Dla mnie zebra kojarzy się ze słodkim dzieciństwem,podkradaniu mamie surowego ciasta z miski,a gdy ciasto siedziało już w piekarniku miska oczywiście musiała być dokładnie wylizana,żeby nic się nie zmarnowało. Zebrę najczęściej mama piekła jesienią czy zimą. Z kawałkiem ciasta siedzieliśmy wieczorami przy ulubionych kreskówkach.Ciastu często towarzyszyło zimne mleko..zima i zimne mleko..tak,takie lubiliśmy najbardziej.

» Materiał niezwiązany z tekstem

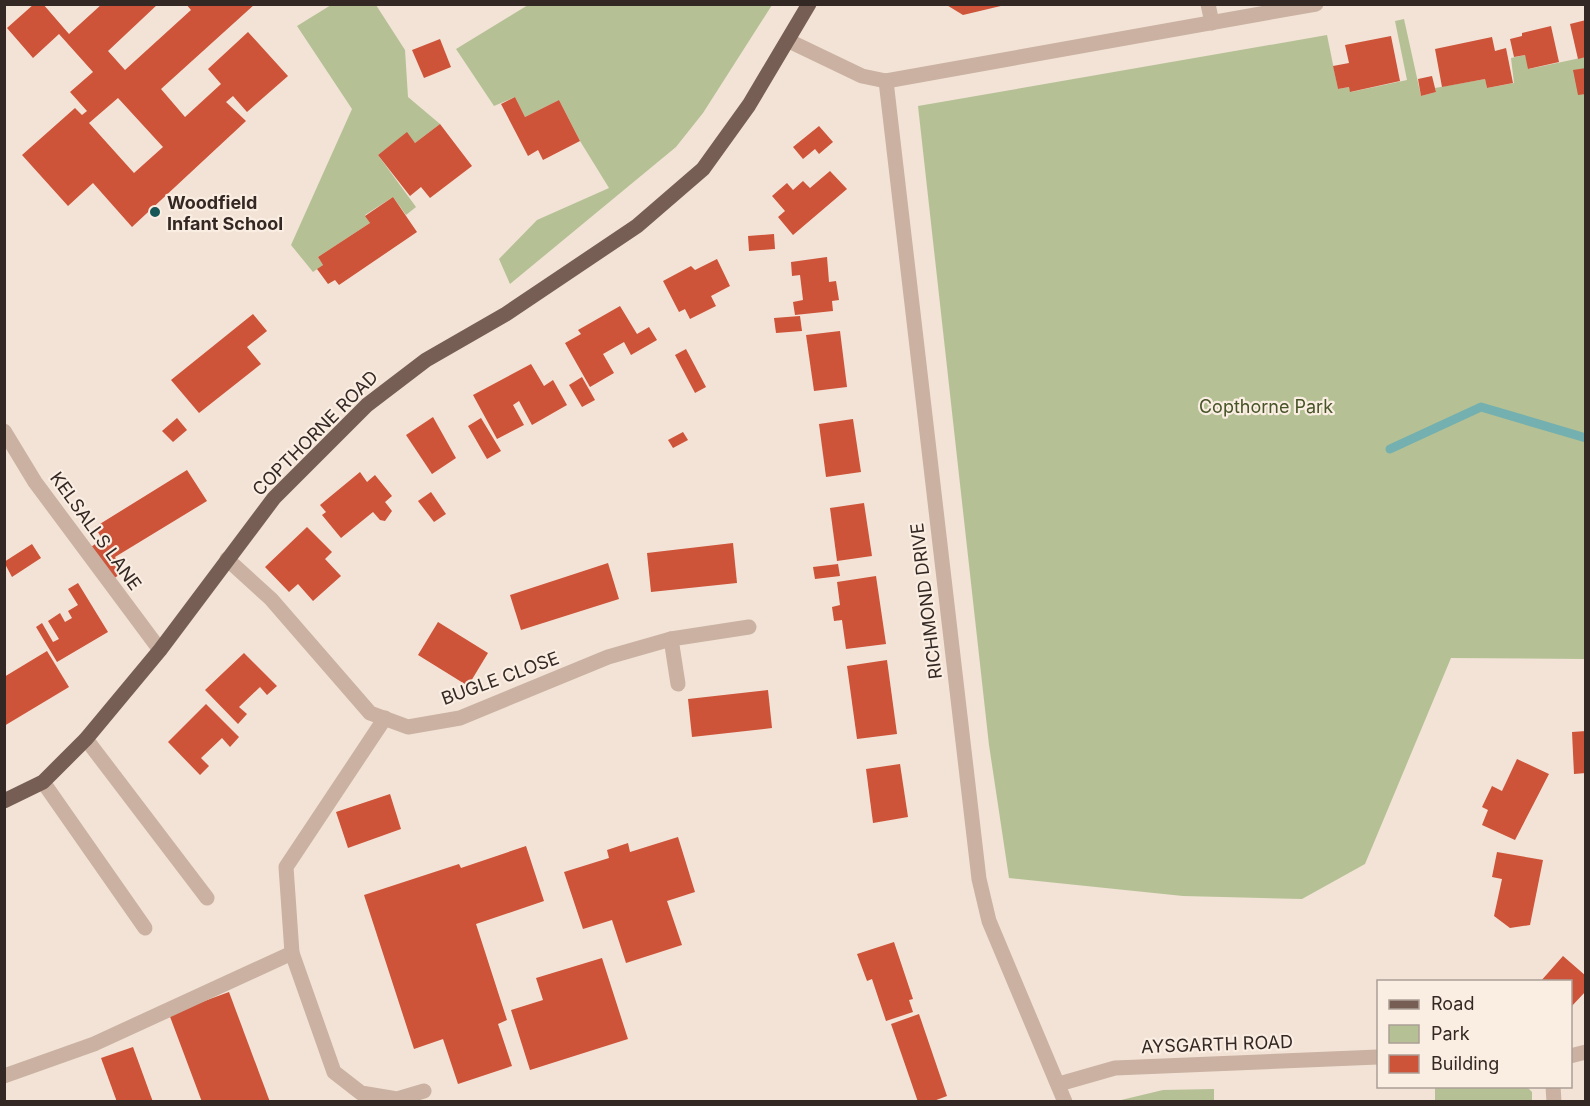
<svg xmlns="http://www.w3.org/2000/svg" width="1590" height="1106" font-family="Inter,sans-serif">
  <rect width="100%" height="100%" fill="#f2e3d6"/>
  <g fill="#b5c195">
    <polygon points="331,5 376,5 405,50 408,97 440,124 415,143 407,133 378,155 416,207 406,215 393,197 365,215 370,223 318,257 323,265 313,272 291,245 352,109 297,26"/>
    <polygon points="528,5 772,5 703,113 676,147 510,284 499,259 537,220 609,188 580,141 559,100 525,117 515,97 494,106 456,49"/>
    <polygon points="1404,19 1421,96 1436,92 1435,88 1485,79 1487,88 1514,83 1511,58 1525,55 1529,69 1585,57 1585,659 1451,658 1365,864 1302,899 1183,896 1009,878 989,745 918,106 1327,35 1338,89 1349,87 1351,92 1407,80 1395,21"/>
    <polygon points="1435,1087 1527,1087 1532,1092 1532,1101 1435,1101"/>
    <polygon points="1214,1089 1214,1101 1117,1101 1163,1090"/>
  </g>
  <g fill="none" stroke-linecap="round" stroke-linejoin="round">
    <polyline stroke="#73b0af" stroke-width="9" points="1390,449 1481,407 1586,438"/>
  </g>
  <g fill="#cd5339" fill-rule="evenodd">
    <path d="M 34,4 L 43,4 L 69,34 L 102,4 L 158,4 L 108,51 L 125,70 L 191,10 L 186,4 L 255,4 L 161,89 L 185,117 L 221,84 L 208,69 L 248,32 L 288,76 L 247,112 L 233,96 L 226,102 L 246,121 L 132,227 L 93,183 L 68,206 L 22,155 L 75,108 L 82,115 L 87,111 L 70,92 L 93,72 L 59,34 L 33,58 L 7,28 ZM 118,98 L 163,147 L 134,173 L 89,123 Z"/>
    <polygon points="945,4 1005,4 1005,5 963,15"/>
    <polygon points="1586,20 1586,57 1578,59 1570,24"/>
    <polygon points="1551,26 1559,62 1528,69 1525,55 1514,57 1510,39 1522,36 1522,33"/>
    <polygon points="1391,36 1400,81 1350,92 1349,87 1338,89 1333,66 1349,63 1345,45"/>
    <polygon points="1492,37 1495,51 1506,48 1513,83 1487,88 1485,79 1442,87 1435,49"/>
    <polygon points="440,39 451,67 424,78 412,50"/>
    <polygon points="1586,68 1586,94 1578,95 1573,70"/>
    <polygon points="1432,76 1436,92 1421,96 1418,79"/>
    <polygon points="515,97 525,117 559,100 580,141 543,160 538,150 528,156 501,104"/>
    <polygon points="440,124 472,166 430,198 421,187 410,196 378,155 407,132 415,143"/>
    <polygon points="819,126 833,142 819,154 815,149 803,159 793,147"/>
    <polygon points="830,171 847,189 793,235 778,217 785,211 772,196 787,183 793,190 803,181 810,188"/>
    <polygon points="393,197 417,232 339,285 335,280 328,284 317,269 323,265 318,257 370,223 365,216"/>
    <polygon points="774,234 775,249 749,251 748,236"/>
    <polygon points="827,257 829,282 836,281 839,300 832,301 833,311 795,315 793,302 803,300 800,275 792,276 791,262"/>
    <polygon points="717,259 730,286 711,296 716,306 690,319 685,309 679,312 663,281 691,266 695,270"/>
    <polygon points="620,306 637,334 649,327 657,340 631,355 624,342 603,354 614,373 590,387 565,343 581,334 578,330"/>
    <polygon points="253,314 267,331 247,347 261,364 199,413 171,380"/>
    <polygon points="800,316 802,331 776,333 774,318"/>
    <polygon points="840,331 847,387 814,391 806,335"/>
    <polygon points="686,349 706,387 695,393 675,355"/>
    <polygon points="531,364 544,386 553,380 567,405 532,425 519,401 513,405 524,425 497,439 473,395"/>
    <polygon points="582,377 595,400 582,407 569,385"/>
    <polygon points="433,417 456,458 432,474 406,435"/>
    <polygon points="177,418 187,430 173,442 162,431"/>
    <polygon points="481,418 501,451 487,459 468,426"/>
    <polygon points="853,419 861,472 826,477 819,424"/>
    <polygon points="683,432 688,440 673,448 668,440"/>
    <polygon points="187,470 207,501 115,557 124,572 111,580 91,547 102,539 95,527"/>
    <polygon points="360,472 367,482 375,475 392,496 385,502 392,511 385,521 380,520 373,512 341,538 322,515 326,512 320,505"/>
    <polygon points="431,492 446,514 434,522 418,501"/>
    <polygon points="864,503 872,556 837,561 830,508"/>
    <polygon points="307,527 332,552 325,559 341,576 313,601 298,584 289,592 265,567"/>
    <polygon points="733,543 737,583 651,592 647,553"/>
    <polygon points="32,544 41,558 12,577 4,562"/>
    <polygon points="608,563 619,599 521,630 510,595"/>
    <polygon points="838,564 840,576 815,579 813,567"/>
    <polygon points="876,576 886,644 846,649 842,620 834,621 832,607 840,605 837,582"/>
    <polygon points="78,583 108,632 57,662 36,627 42,623 53,642 59,639 48,621 60,613 65,622 72,618 68,611 78,605 68,589"/>
    <polygon points="438,622 488,653 468,686 418,655"/>
    <polygon points="47,651 69,687 4,726 4,677"/>
    <polygon points="244,653 277,686 267,695 260,687 239,707 247,714 238,724 205,690"/>
    <polygon points="887,660 897,734 857,739 847,666"/>
    <polygon points="768,690 772,728 692,737 688,699"/>
    <polygon points="206,704 239,737 230,747 222,738 201,758 209,766 200,775 168,742"/>
    <polygon points="1586,731 1586,773 1574,774 1572,732"/>
    <polygon points="1517,759 1549,774 1515,840 1482,825 1488,810 1482,807 1492,786 1502,791"/>
    <polygon points="900,764 908,817 873,823 866,769"/>
    <polygon points="390,794 401,829 348,848 336,812"/>
    <polygon points="678,837 695,892 667,901 682,945 626,963 612,920 583,929 564,872 609,858 607,850 628,843 630,852"/>
    <polygon points="526,846 544,901 476,924 507,1020 498,1024 512,1066 458,1084 443,1039 414,1049 364,895 459,864 461,868"/>
    <polygon points="1497,852 1543,860 1530,925 1510,928 1494,916 1502,879 1492,877"/>
    <polygon points="894,942 913,999 909,1000 913,1012 886,1021 872,979 867,981 857,954"/>
    <polygon points="1563,956 1586,976 1586,991 1570,1008 1570,982 1540,982"/>
    <polygon points="602,958 628,1039 530,1070 511,1010 543,1000 536,978"/>
    <polygon points="229,992 270,1102 202,1102 169,1014"/>
    <polygon points="919,1014 947,1096 931,1102 918,1102 891,1024"/>
    <polygon points="133,1047 153,1102 117,1102 101,1058"/>
  </g>
  <g fill="none" stroke-linecap="round" stroke-linejoin="round">
    <g stroke="#cab1a1" stroke-width="15">
      <polyline points="1208,4 1212,23"/>
      <polyline points="789,41 862,76 886,81 1316,4"/>
      <polyline points="886,81 979,879 989,921 1065,1102"/>
      <polyline points="4,431 35,482 160,650"/>
      <polyline points="227,559 271,599 370,713 408,727 460,718 608,657 671,639 749,627"/>
      <polyline points="671,639 678,684"/>
      <polyline points="385,718 286,867 292,953 334,1072 361,1093 397,1099 424,1091"/>
      <polyline points="86,739 207,898"/>
      <polyline points="43,782 145,928"/>
      <polyline points="1570,1056 1586,1052"/>
      <polyline points="4,1076 94,1044 292,953"/>
      <polyline points="1059,1084 1115,1068 1378,1057"/>
      <polyline points="1553,1086 1554,1102"/>
    </g>
    <polyline stroke="#775e54" stroke-width="15" points="4,801 43,782 86,739 160,650 274,498 367,405 426,360 506,314 637,226 703,169 749,105 809,4"/>
  </g>
  <circle fill="#185757" stroke="#faede2" stroke-width="2" cx="155" cy="212" r="6"/>
  <g text-anchor="middle" dominant-baseline="central" stroke-width="4.5" stroke-linejoin="round" paint-order="stroke">
    <g font-size="18" font-weight="bold" fill="#342824" stroke="#faede2" text-anchor="start">
      <text x="167" y="202">Woodfield<tspan x="167" dy="21">Infant School</tspan></text>
    </g>
    <g font-size="18" fill="#465427" stroke="#faede2">
      <text x="1266" y="406">Copthorne Park</text>
    </g>
    <g font-size="18" fill="#342824" stroke="#faede2">
      <text transform="translate(315 433) rotate(-45)">COPTHORNE ROAD</text>
      <text transform="translate(96 531) rotate(54)">KELSALLS LANE</text>
      <text transform="translate(926 601) rotate(-97)">RICHMOND DRIVE</text>
      <text transform="translate(500 678) rotate(-20)">BUGLE CLOSE</text>
      <text transform="translate(1217 1044) rotate(-2)">AYSGARTH ROAD</text>
    </g>
  </g>
  <rect width="1590" height="1106" fill="none" stroke="#342824" stroke-width="12"/>
  <rect x="1377" y="980" width="195" height="108" fill="#faede2" stroke="#ab9e96" stroke-width="1.5"/>
  <rect x="1389" y="1000" width="30" height="9" fill="#775e54" stroke="#ab9e96" stroke-width="1.5"/>
  <text x="1431" y="1010" font-size="18" fill="#342824">Road</text>
  <rect x="1389" y="1025" width="30" height="18" fill="#b5c195" stroke="#ab9e96" stroke-width="1.5"/>
  <text x="1431" y="1040" font-size="18" fill="#342824">Park</text>
  <rect x="1389" y="1055" width="30" height="18" fill="#cd5339" stroke="#ab9e96" stroke-width="1.5"/>
  <text x="1431" y="1070" font-size="18" fill="#342824">Building</text>
</svg>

Moją zebrę nieco ulepszyłam. Zamiast tradycyjnej lubię zrobić muffinki,a żeby było ciekawiej do każdej muffinki dodaję po kilka wiśni.
Składniki:
- 2 szklanki mąki
- 1/2 szklanki cukru
- 1 1/2 łyżeczki proszku do pieczenia
- 2 łyżeczki kakao
- 2 jajka
- 280 ml mleka
- 100 ml oleju
- cukier wanilinowy
- 1/2 litra wiśni bez pestek (mogą być z kompotu)
Mąkę przesiej do miski,dodaj proszek do pieczenia,cukier i cukier wanilinowy. Wymieszaj.250 ml mleka połącz z jajkami oraz olejem. Powoli wlewaj do mąki i dokładnie wymieszaj. Ciasto podziel na dwie części. Do jednej dodaj pozostałe mleko i kakao. Wymieszaj.Do foremek na mmuffinki nakładaj ciasto. Raz jasne raz ciemne. Na koniec do każdej muffinki dodaj po 2-3 wiśnie. Mogą być również wiśnie z kompotu.Muffinki piecz w 180 C .przez 25 minut.